▶ **Stated task**: Turn the records from the line containing "2.28.2 catalogue (DETECT_THRESH" up to and including the line containing "640 4 5 4 - 3700" into a numbered list, omitting any blank lines.

▶ **Provided records**:
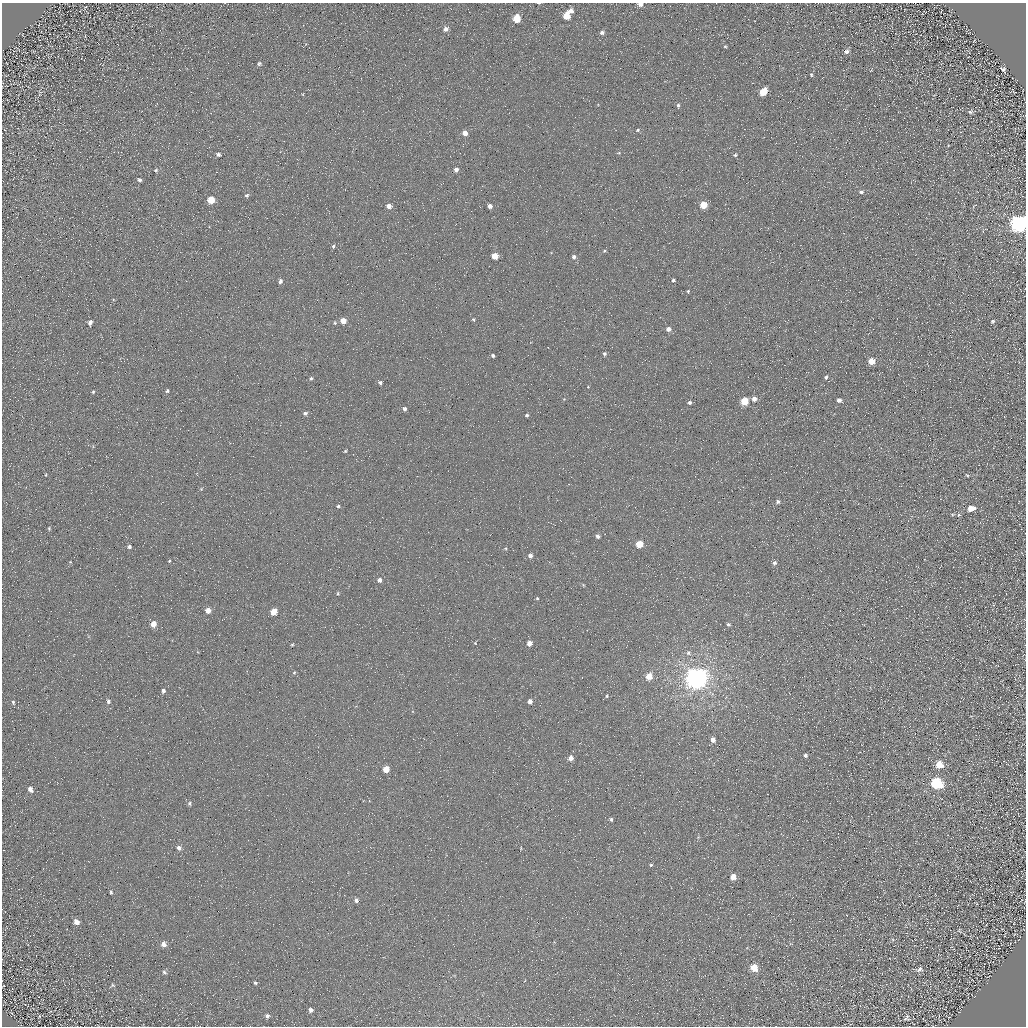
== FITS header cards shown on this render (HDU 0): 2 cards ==
NAXIS1  =                 1024 / Required FITS header
NAXIS2  =                 1024 / Required FITS header

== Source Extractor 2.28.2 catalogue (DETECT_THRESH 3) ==
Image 1024 x 1024 px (HDU 0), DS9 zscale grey, 1 PNG px = 1 image px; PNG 1028 x 1028 px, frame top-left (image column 1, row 1024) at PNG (2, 3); no overlay
Background 4.58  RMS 8.7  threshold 26.2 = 3 sigma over >= 5 px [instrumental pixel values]
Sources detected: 121; all 121 listed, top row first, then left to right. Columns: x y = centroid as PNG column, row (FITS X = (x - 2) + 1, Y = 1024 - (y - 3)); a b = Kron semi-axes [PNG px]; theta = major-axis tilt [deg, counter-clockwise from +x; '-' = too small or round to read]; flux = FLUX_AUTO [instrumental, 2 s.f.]
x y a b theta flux
539 3 5 2 - 480
640 4 5 4 - 3700
571 11 6 5 - 3100
566 16 6 5 - 14000
516 18 5 5 - 19000
446 29 7 7 - 2700
602 33 6 5 - 2200
725 46 4 4 - 720
846 51 6 5 - 2200
259 64 6 5 - 1000
1003 69 6 4 -42 1200
811 75 5 4 - 780
763 92 6 5 - 15000
678 105 5 4 - 1200
970 112 6 4 5 1100
638 130 6 4 24 870
465 133 4 4 - 4900
619 153 5 3 - 510
218 154 5 4 - 1400
735 155 4 4 - 940
456 169 4 4 - 2900
156 170 6 5 - 940
139 180 5 4 - 1200
861 192 6 5 - 1300
247 195 6 5 - 1100
211 200 5 5 - 12000
703 205 5 4 - 16000
389 206 4 4 - 4400
490 206 4 4 - 2800
1019 223 8 6 27 350000
333 246 6 4 -82 990
604 251 5 4 - 760
495 256 5 4 - 11000
574 257 5 4 - 1900
673 280 4 4 - 1100
280 281 5 4 - 1800
688 291 4 3 - 810
474 319 5 4 - 770
343 321 4 4 - 7500
993 321 5 5 - 1000
90 322 5 4 - 2400
335 323 5 4 - 840
668 329 5 4 - 3200
604 353 4 4 - 1200
493 355 4 3 - 1400
871 361 5 4 - 12000
826 377 4 3 - 1300
311 378 5 4 - 1100
380 382 5 4 - 1400
167 391 4 4 - 1000
93 392 3 3 - 770
564 399 4 4 - 470
754 399 5 5 - 3500
839 400 5 4 - 2200
744 401 5 5 - 22000
690 402 4 4 - 1500
404 409 4 4 - 1800
305 413 5 4 - 1600
527 415 4 3 - 1100
345 451 4 3 - 610
46 475 4 2 - 470
967 475 5 4 - 640
201 489 5 4 - 540
778 502 5 4 - 1700
338 506 5 4 - 910
971 508 6 5 - 7800
952 514 6 3 0 650
959 515 5 5 - 890
49 528 4 4 - 640
598 536 4 4 - 2100
639 544 5 5 - 18000
129 546 4 4 - 1500
505 548 5 4 - 710
530 556 5 4 - 2800
169 561 4 3 - 620
774 563 4 4 - 1600
379 580 5 5 - 2500
583 585 5 4 - 550
338 593 5 4 - 820
537 598 4 4 - 690
208 610 5 4 - 5400
274 611 5 4 - 14000
153 624 5 4 - 6700
728 624 4 3 - 1300
475 643 5 4 - 590
529 643 4 4 - 5700
292 645 4 3 - 630
688 653 6 6 - 1600
294 672 5 4 - 770
649 676 5 4 - 11000
696 678 7 7 - 800000
163 691 5 5 - 1400
607 696 5 4 - 680
108 701 6 5 - 1300
530 701 4 4 - 3600
13 702 5 3 - 790
713 740 5 4 - 3800
805 755 4 3 - 1300
571 758 4 4 - 4700
939 765 7 6 - 9100
386 769 5 4 - 12000
936 783 7 6 - 74000
30 789 7 5 -62 3000
190 803 6 5 - 1200
611 819 4 3 - 1100
179 848 6 5 - 2200
651 865 4 3 - 710
733 877 5 5 - 7400
111 892 5 3 - 810
356 900 4 4 - 2200
76 922 7 5 -48 3000
959 930 6 5 - 680
163 944 7 6 - 3300
754 968 6 5 - 12000
919 969 9 6 33 1900
164 972 7 5 -34 1200
255 983 4 4 - 940
113 985 6 5 - 870
310 1010 5 5 - 1700
267 1016 6 5 - 1400
907 1018 8 6 58 1500
At the frame edge (FLAGS 8, measured only in part): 3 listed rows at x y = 539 3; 640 4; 1019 223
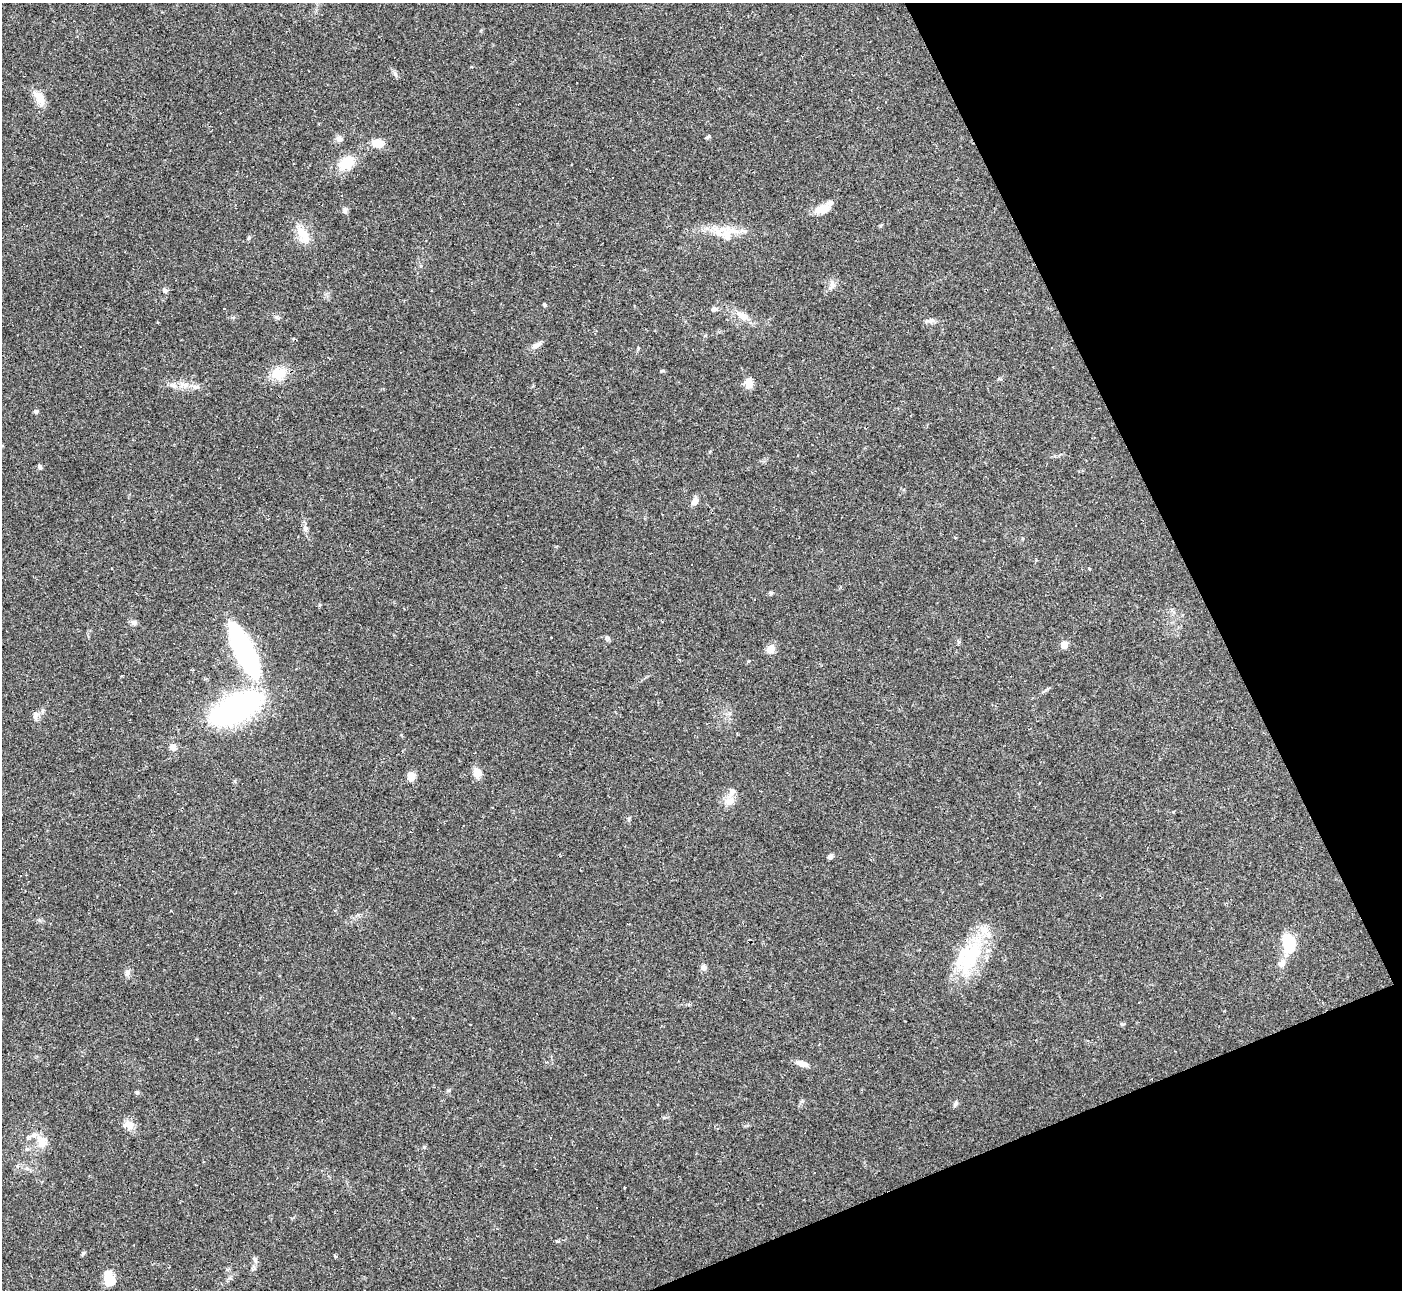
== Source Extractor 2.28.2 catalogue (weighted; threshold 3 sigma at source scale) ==
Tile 12 of 4 x 4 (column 4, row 3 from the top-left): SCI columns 4201-5600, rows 1443-2730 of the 5604 x 5592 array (HDU 1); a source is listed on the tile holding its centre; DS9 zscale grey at full resolution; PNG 1404 x 1292 px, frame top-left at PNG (2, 3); no overlay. Shown black and unused: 20% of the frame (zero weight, under 2 of 3 exposures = <1% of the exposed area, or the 3 px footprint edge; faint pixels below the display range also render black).
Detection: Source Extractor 2.28.2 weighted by HDU 2 'WHT'; one run over the whole footprint, this tile lists its part. Background 0.0515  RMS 0.0057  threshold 0.0255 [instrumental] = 3 sigma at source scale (4.5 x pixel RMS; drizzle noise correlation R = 1.50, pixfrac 1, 0.05/0.05 arcsec/px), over >= 5 px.
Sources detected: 77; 12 cosmic-ray / hot-pixel residue — not listed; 4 inside a brighter listed object's ellipse — not listed separately; the other 61 listed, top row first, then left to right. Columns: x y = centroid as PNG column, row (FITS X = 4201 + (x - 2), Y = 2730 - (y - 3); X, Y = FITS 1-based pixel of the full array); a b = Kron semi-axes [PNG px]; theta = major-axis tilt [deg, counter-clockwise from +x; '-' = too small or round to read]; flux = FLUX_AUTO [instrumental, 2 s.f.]
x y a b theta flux
39 98 20 10 -60 6.5
709 136 7 4 45 0.92
339 139 9 8 - 2.3
377 143 15 10 -4 6.4
347 163 20 15 31 13
822 209 20 10 20 6.7
345 210 9 5 90 1.4
303 234 26 11 -57 9.4
726 235 27 18 83 10
249 238 6 4 71 0.75
832 285 16 7 69 2.9
165 290 7 6 - 1.5
544 305 5 4 - 0.78
224 308 3 3 - 6.5
714 309 7 6 - 1.4
743 316 17 9 -29 5.8
932 320 7 4 18 1.3
537 345 13 6 28 2.6
279 373 21 16 28 10
749 383 12 10 81 4
173 385 7 6 - 1.6
195 387 9 6 6 2
36 411 5 4 - 1.4
40 467 7 5 -70 1.1
695 501 9 6 64 3.9
305 528 10 7 -84 2.1
1089 569 4 3 - 0.51
771 593 6 5 - 0.97
134 623 7 7 - 1.5
1064 645 5 5 - 12
771 649 9 8 - 5.9
244 650 40 13 -65 150
122 675 4 2 - 0.36
235 708 38 16 27 180
35 716 13 6 83 2.4
173 747 8 8 - 3.1
477 773 11 8 -80 5.9
411 776 9 8 - 4.8
729 801 15 10 25 5.1
629 819 6 4 89 0.79
830 856 6 5 - 1.5
1289 944 20 12 -79 21
970 956 53 27 57 40
1282 963 10 7 58 3.6
704 967 8 7 - 1.9
127 973 9 6 88 1.8
743 999 3 3 - 5.9
1139 1002 3 2 - 0.34
1122 1024 6 4 -9 0.75
801 1063 14 7 -17 3.6
448 1090 6 4 1 0.71
137 1092 5 5 - 0.82
955 1104 8 5 62 1.3
129 1125 14 10 -5 4.9
42 1142 15 14 - 6.6
27 1149 6 4 42 0.91
596 1208 3 3 - 4.1
335 1256 5 3 - 0.64
255 1260 8 5 -63 1.5
109 1278 19 11 -76 9.7
364 1290 3 2 - 0.67
Isophote crosses this tile's border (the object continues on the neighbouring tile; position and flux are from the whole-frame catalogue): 1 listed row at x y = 364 1290
Unlisted compact peaks at least as high as the median listed source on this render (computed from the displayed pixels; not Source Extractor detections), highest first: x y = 395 74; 424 1147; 802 1101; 608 638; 558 1241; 84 1253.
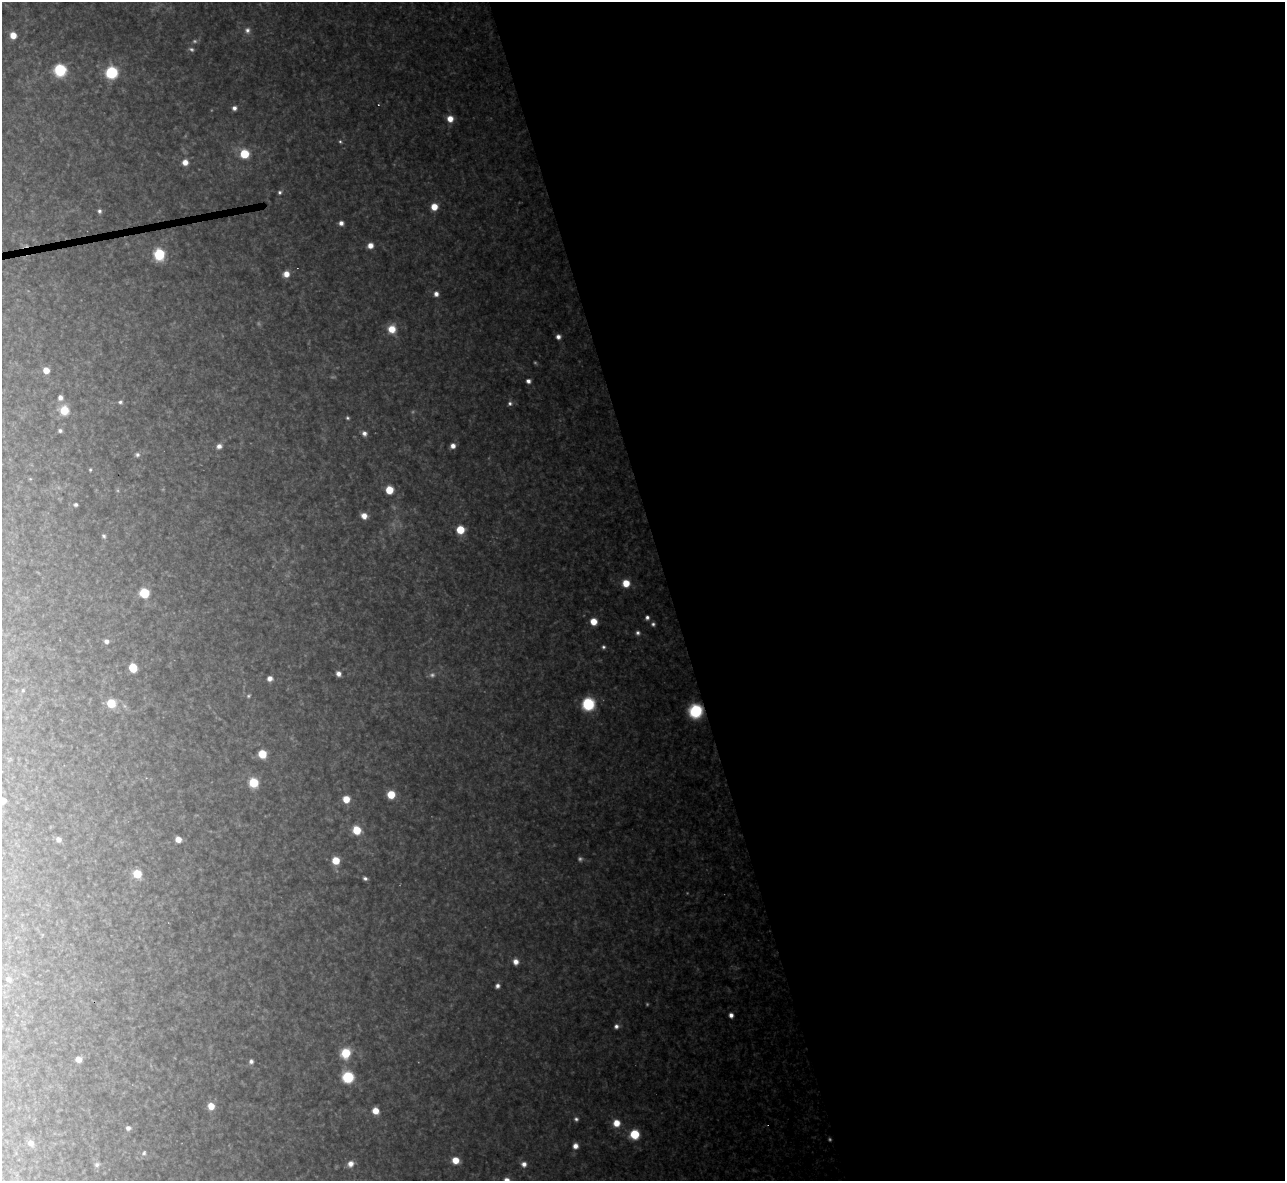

▶ **Response to this task**:
1. == Source Extractor 2.28.2 catalogue (DETECT_THRESH 3) ==
2. Image 1024 x 1024 px (HDU 0), DS9 zscale grey, 1 PNG px = 1 image px; PNG 1028 x 1028 px, frame top-left (image column 1, row 1024) at PNG (2, 3); no overlay
3. Background 4.58  RMS 8.7  threshold 26.2 = 3 sigma over >= 5 px [instrumental pixel values]
4. Sources detected: 121; all 121 listed, top row first, then left to right. Columns: x y = centroid as PNG column, row (FITS X = (x - 2) + 1, Y = 1024 - (y - 3)); a b = Kron semi-axes [PNG px]; theta = major-axis tilt [deg, counter-clockwise from +x; '-' = too small or round to read]; flux = FLUX_AUTO [instrumental, 2 s.f.]
5. x y a b theta flux
6. 539 3 5 2 - 480
7. 640 4 5 4 - 3700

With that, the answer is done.